[Work to complete] Can you return all of the material below verbatim, leaving the pictures out of your answer?

[Listed entries Boundary: Start]

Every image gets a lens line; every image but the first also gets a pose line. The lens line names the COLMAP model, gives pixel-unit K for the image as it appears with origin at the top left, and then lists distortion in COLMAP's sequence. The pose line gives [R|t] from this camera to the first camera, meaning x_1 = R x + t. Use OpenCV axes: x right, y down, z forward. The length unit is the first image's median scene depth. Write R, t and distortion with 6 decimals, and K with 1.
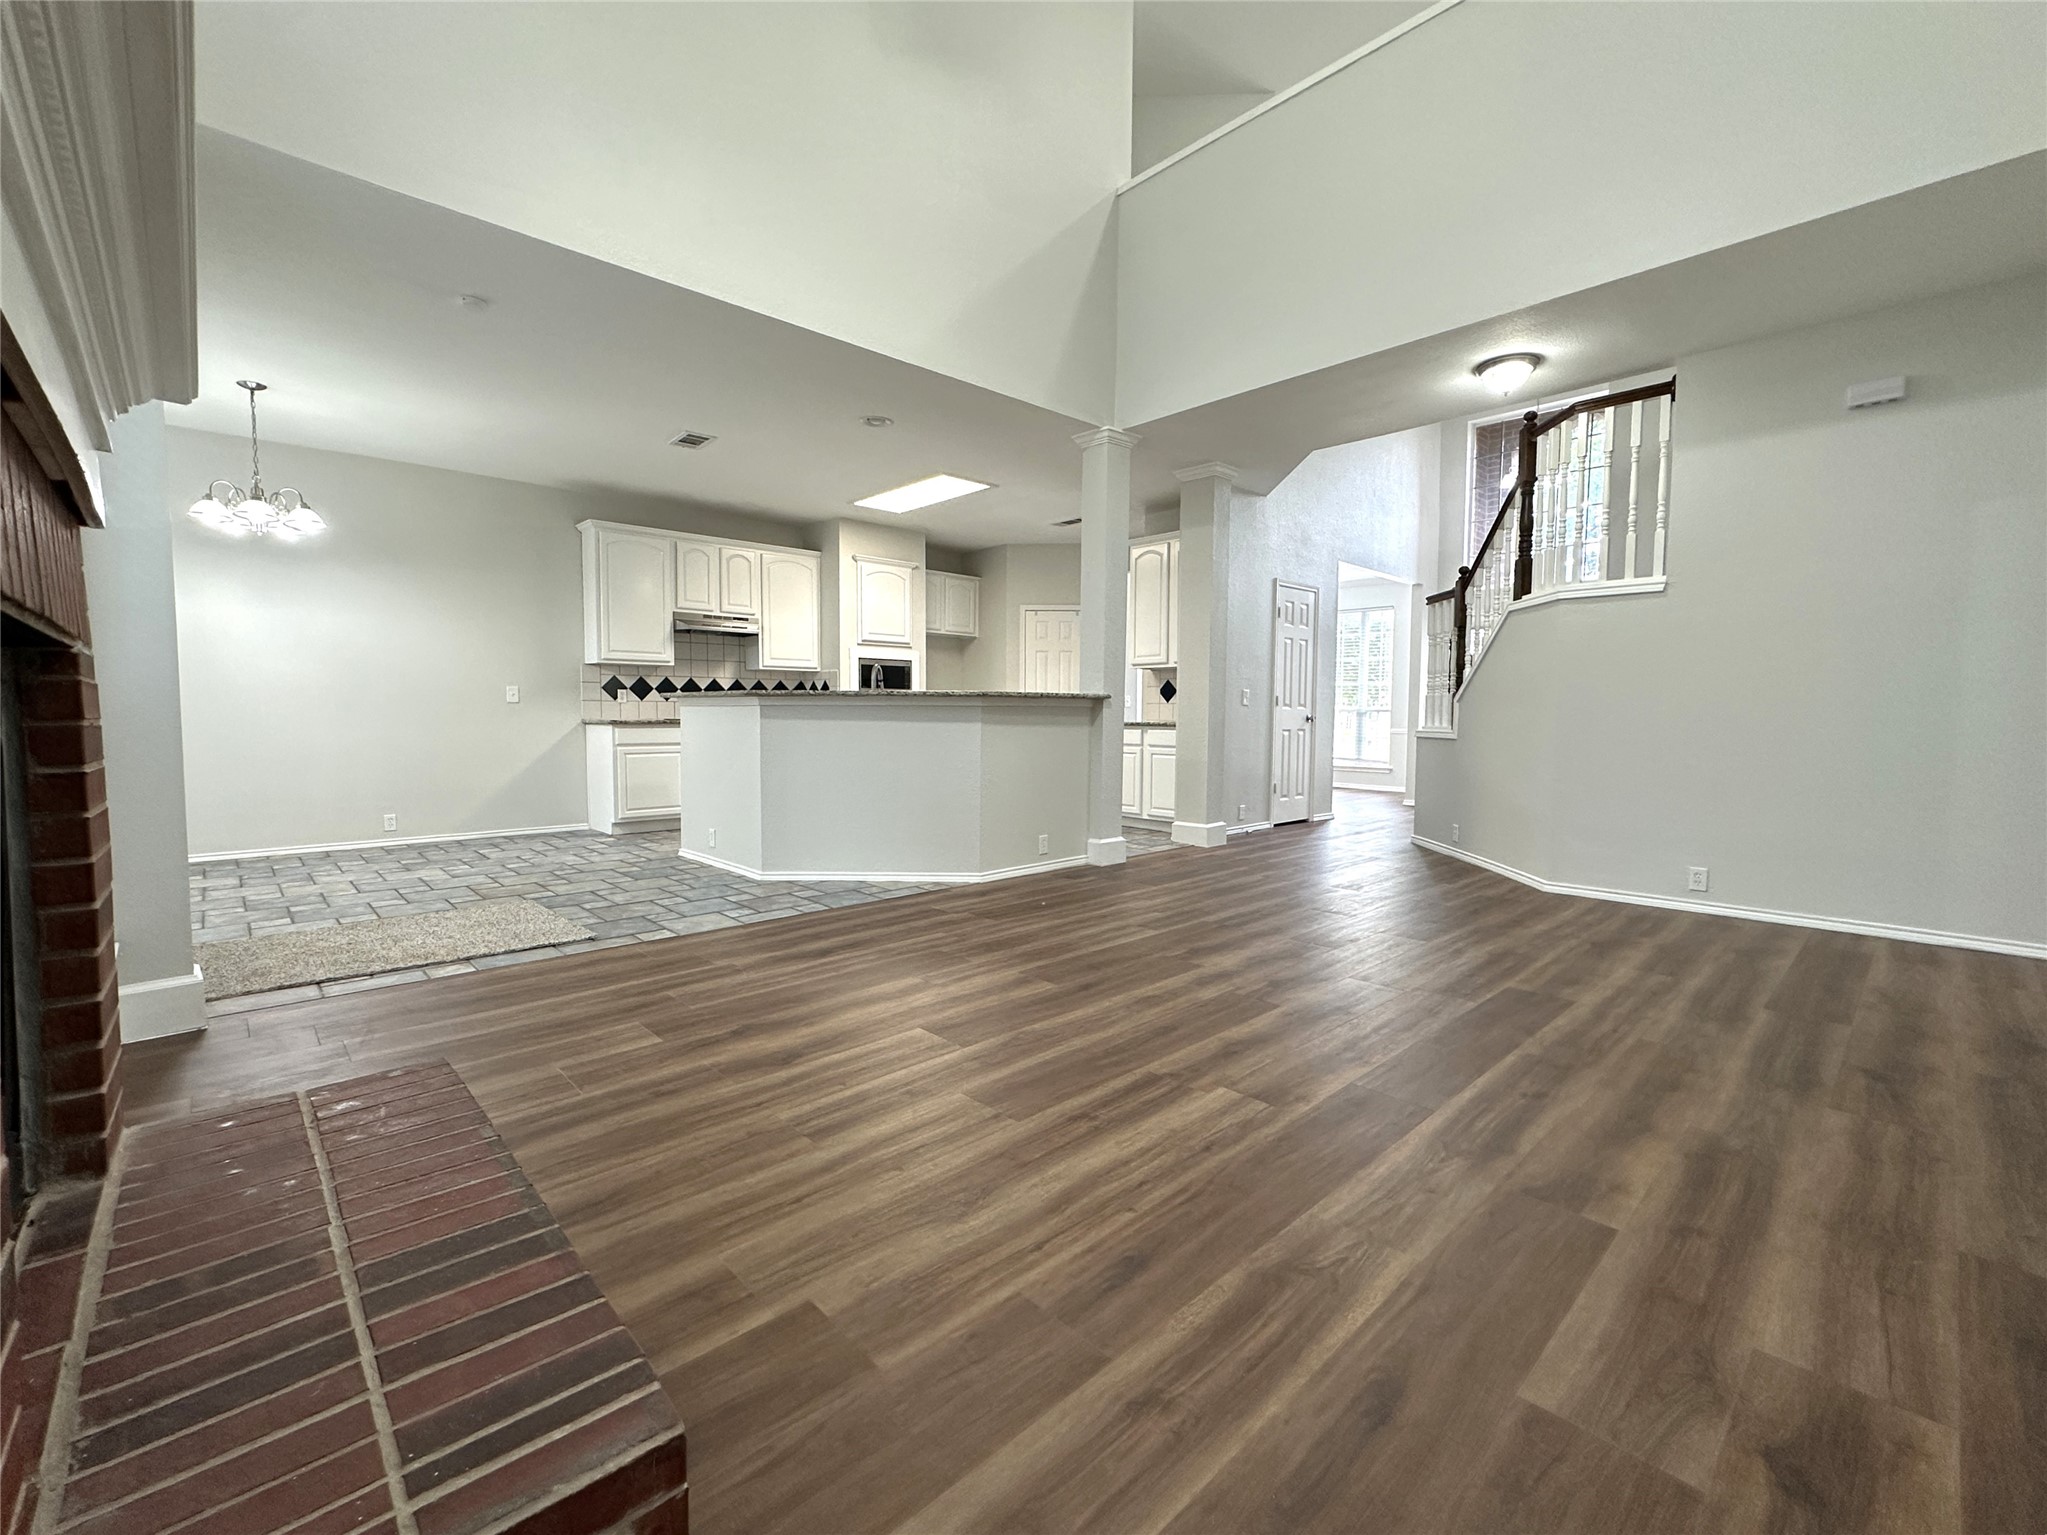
lens RADIAL K [[872.9, 0, 1023.5], [0, 872.9, 767.5], [0, 0, 1]] dist [0.000423, 0.000066]
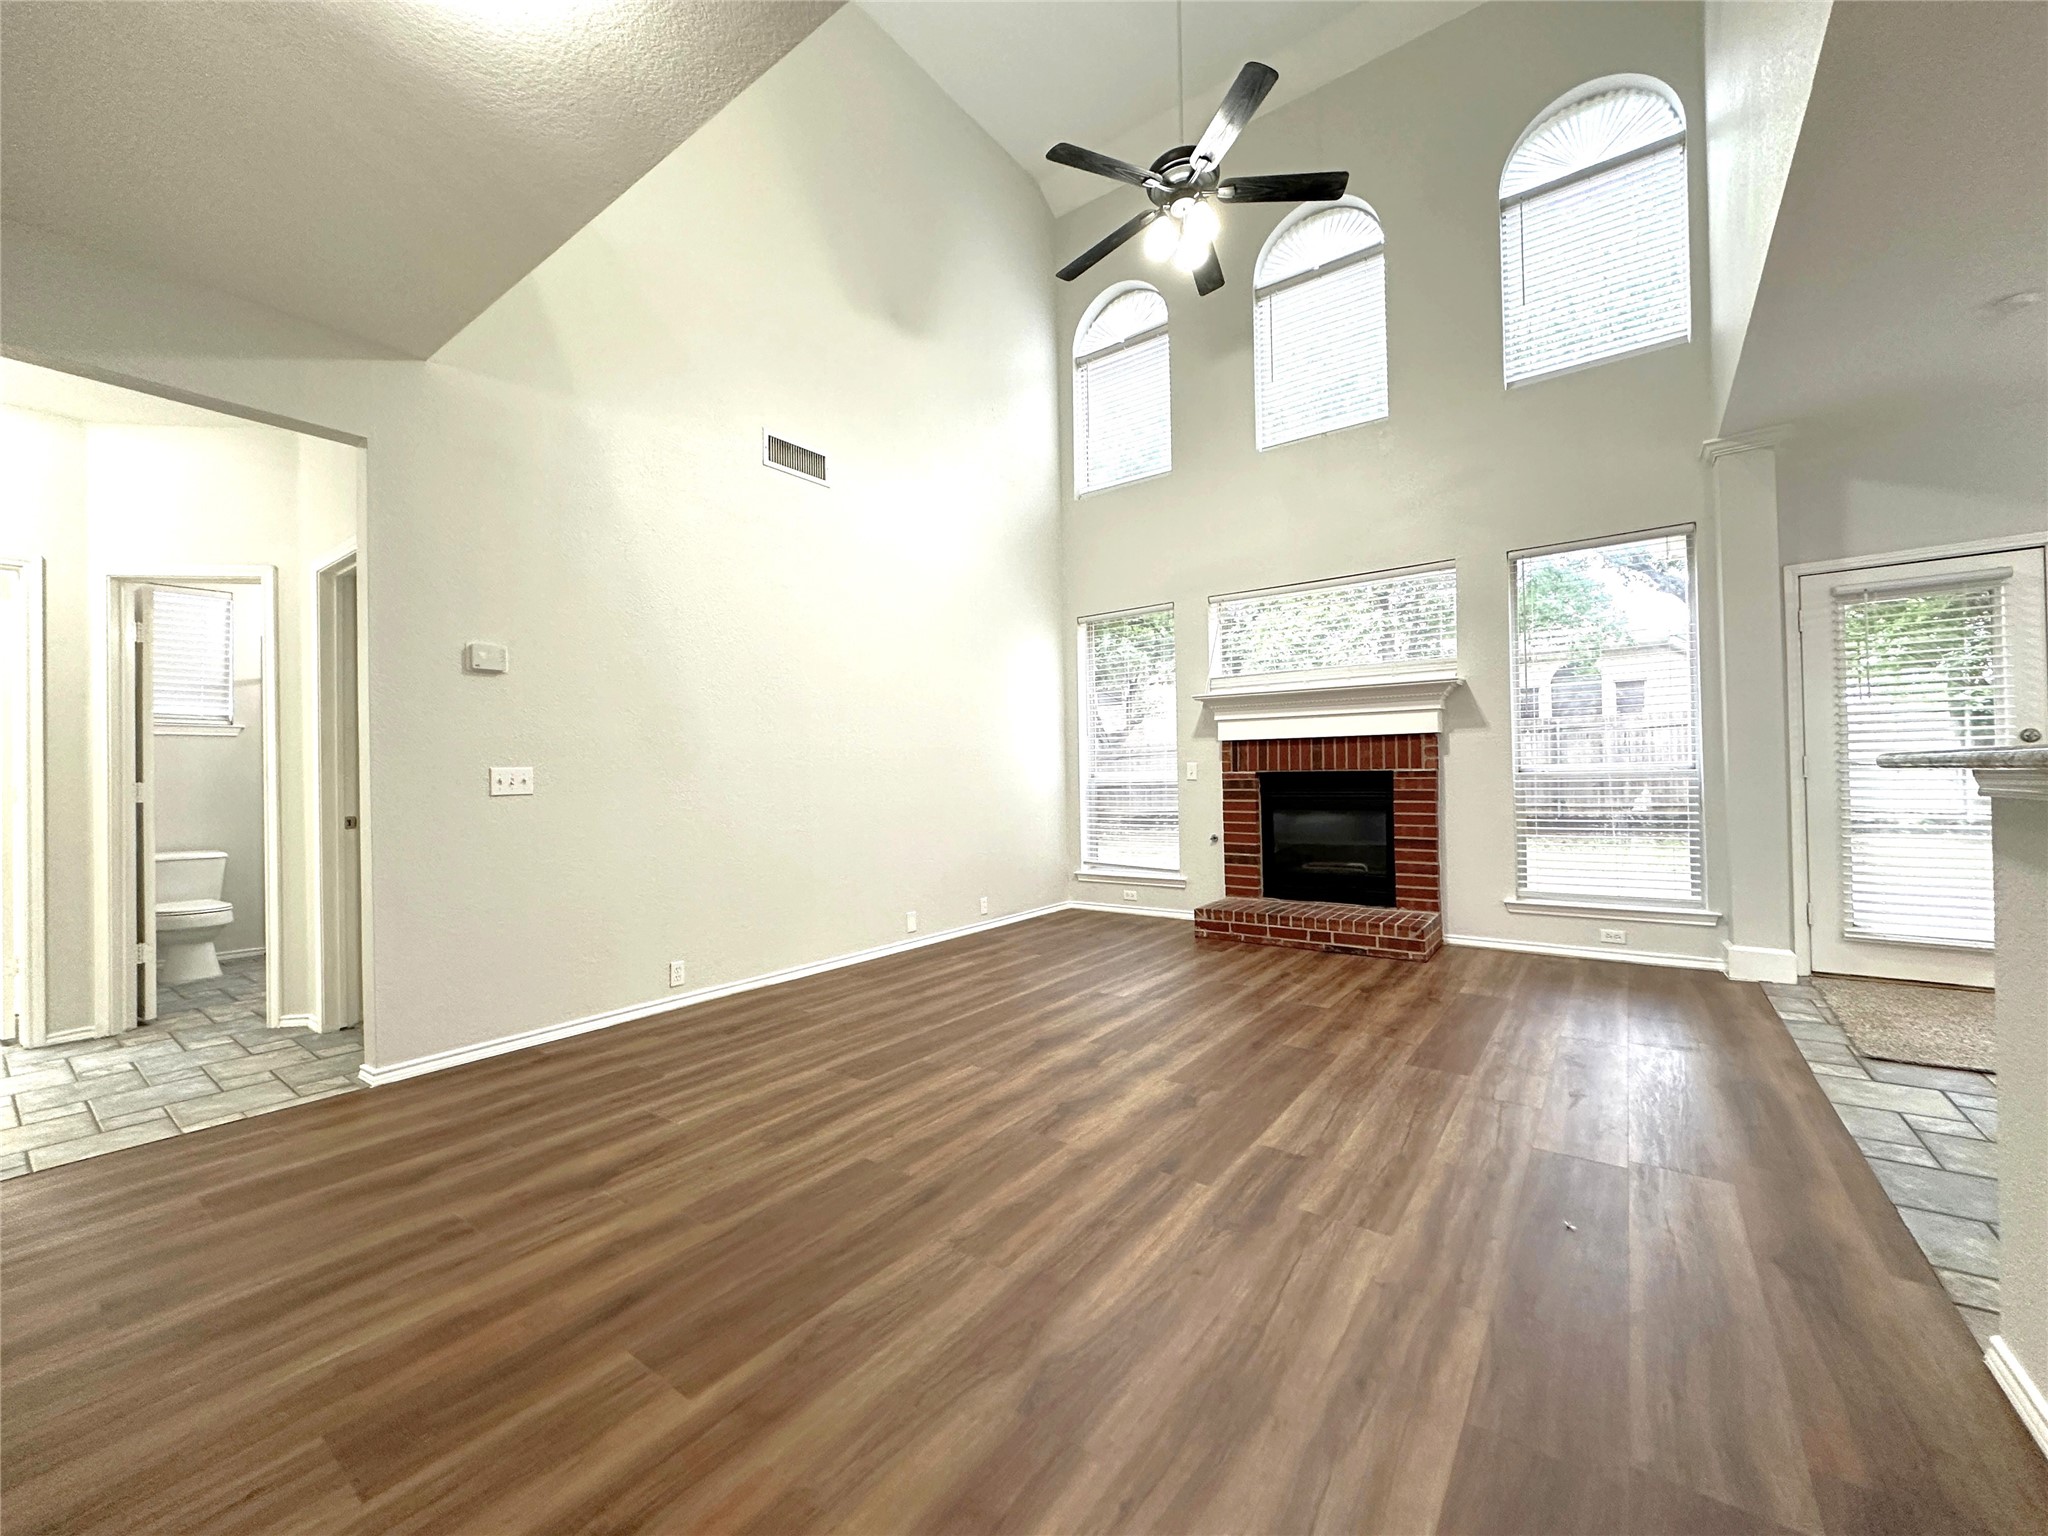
lens RADIAL K [[818.7, 0, 1024.0], [0, 818.7, 768.0], [0, 0, 1]] dist [0.000223, 0.000089]
pose [[-0.983802, 0.011769, -0.178870, 0.234702], [0.003273, 0.998855, 0.047719, -0.064518], [0.179227, 0.046361, -0.982715, 0.838155]]
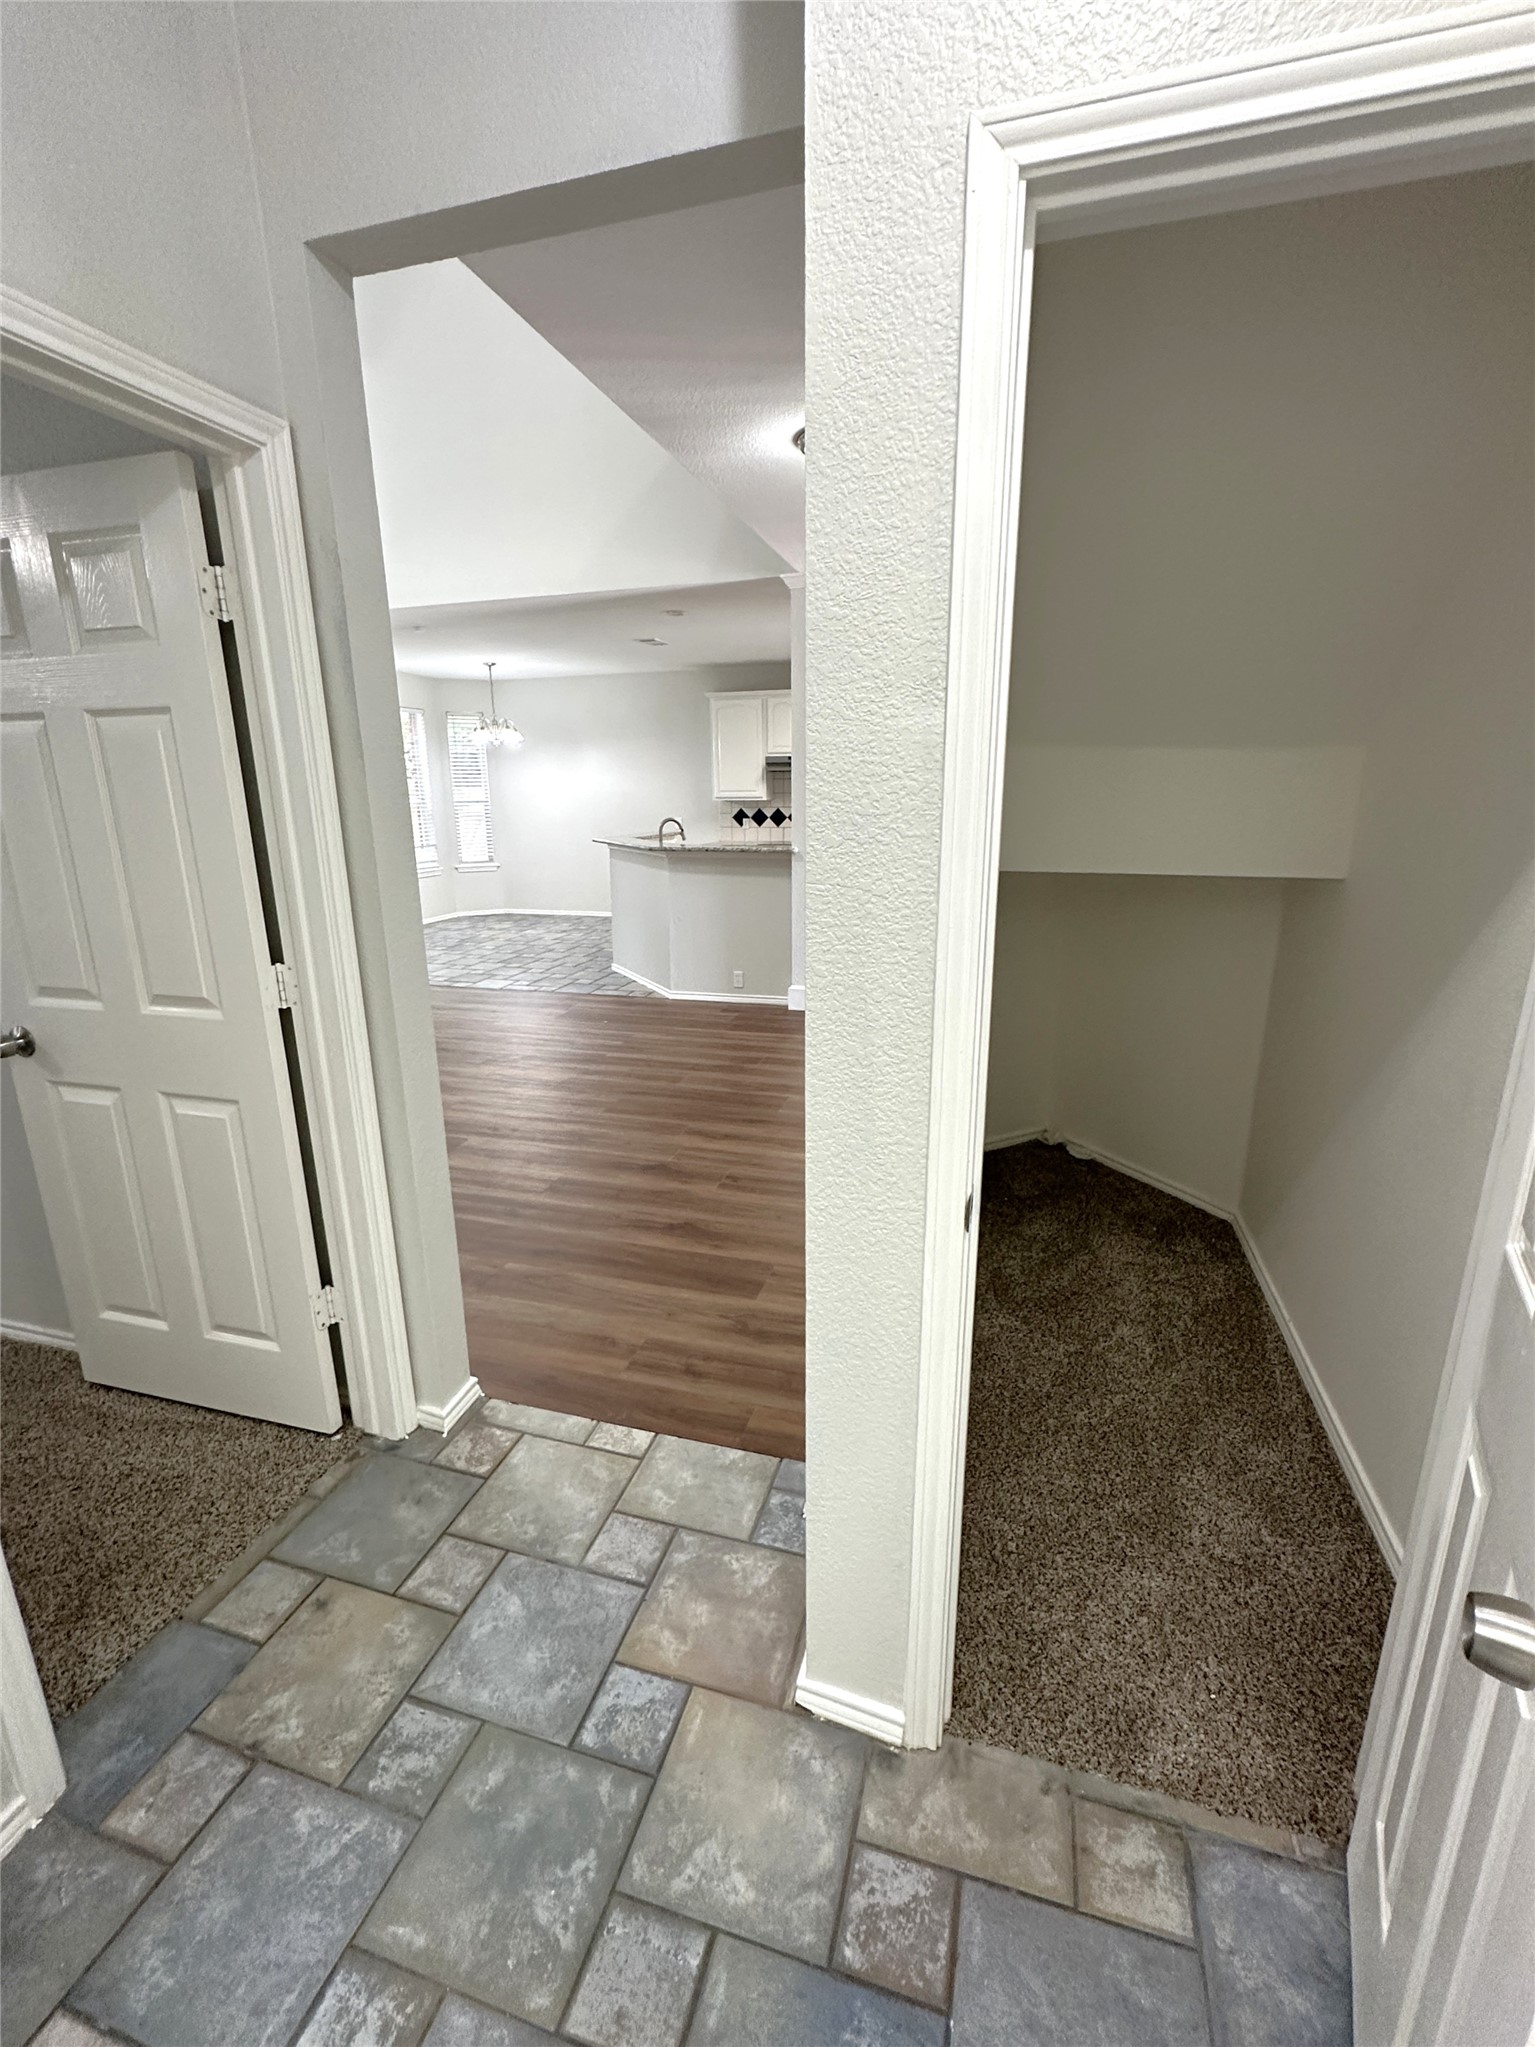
lens RADIAL K [[872.9, 0, 767.5], [0, 872.9, 1023.5], [0, 0, 1]] dist [0.000423, 0.000066]
pose [[0.503259, 0.213280, -0.837402, 0.749326], [-0.043988, 0.974130, 0.221668, -0.081855], [0.863015, -0.074721, 0.499621, 0.338766]]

[Listed entries Boundary: End]

[Output for this task]
Every image gets a lens line; every image but the first also gets a pose line. The lens line names the COLMAP model, gives pixel-unit K for the image as it appears with origin at the top left, and then lists distortion in COLMAP's sequence. The pose line gives [R|t] from this camera to the first camera, meaning x_1 = R x + t. Use OpenCV axes: x right, y down, z forward. The length unit is the first image's median scene depth. Write R, t and distortion with 6 decimals, and K with 1.
lens RADIAL K [[872.9, 0, 1023.5], [0, 872.9, 767.5], [0, 0, 1]] dist [0.000423, 0.000066]
lens RADIAL K [[818.7, 0, 1024.0], [0, 818.7, 768.0], [0, 0, 1]] dist [0.000223, 0.000089]
pose [[-0.983802, 0.011769, -0.178870, 0.234702], [0.003273, 0.998855, 0.047719, -0.064518], [0.179227, 0.046361, -0.982715, 0.838155]]
lens RADIAL K [[872.9, 0, 767.5], [0, 872.9, 1023.5], [0, 0, 1]] dist [0.000423, 0.000066]
pose [[0.503259, 0.213280, -0.837402, 0.749326], [-0.043988, 0.974130, 0.221668, -0.081855], [0.863015, -0.074721, 0.499621, 0.338766]]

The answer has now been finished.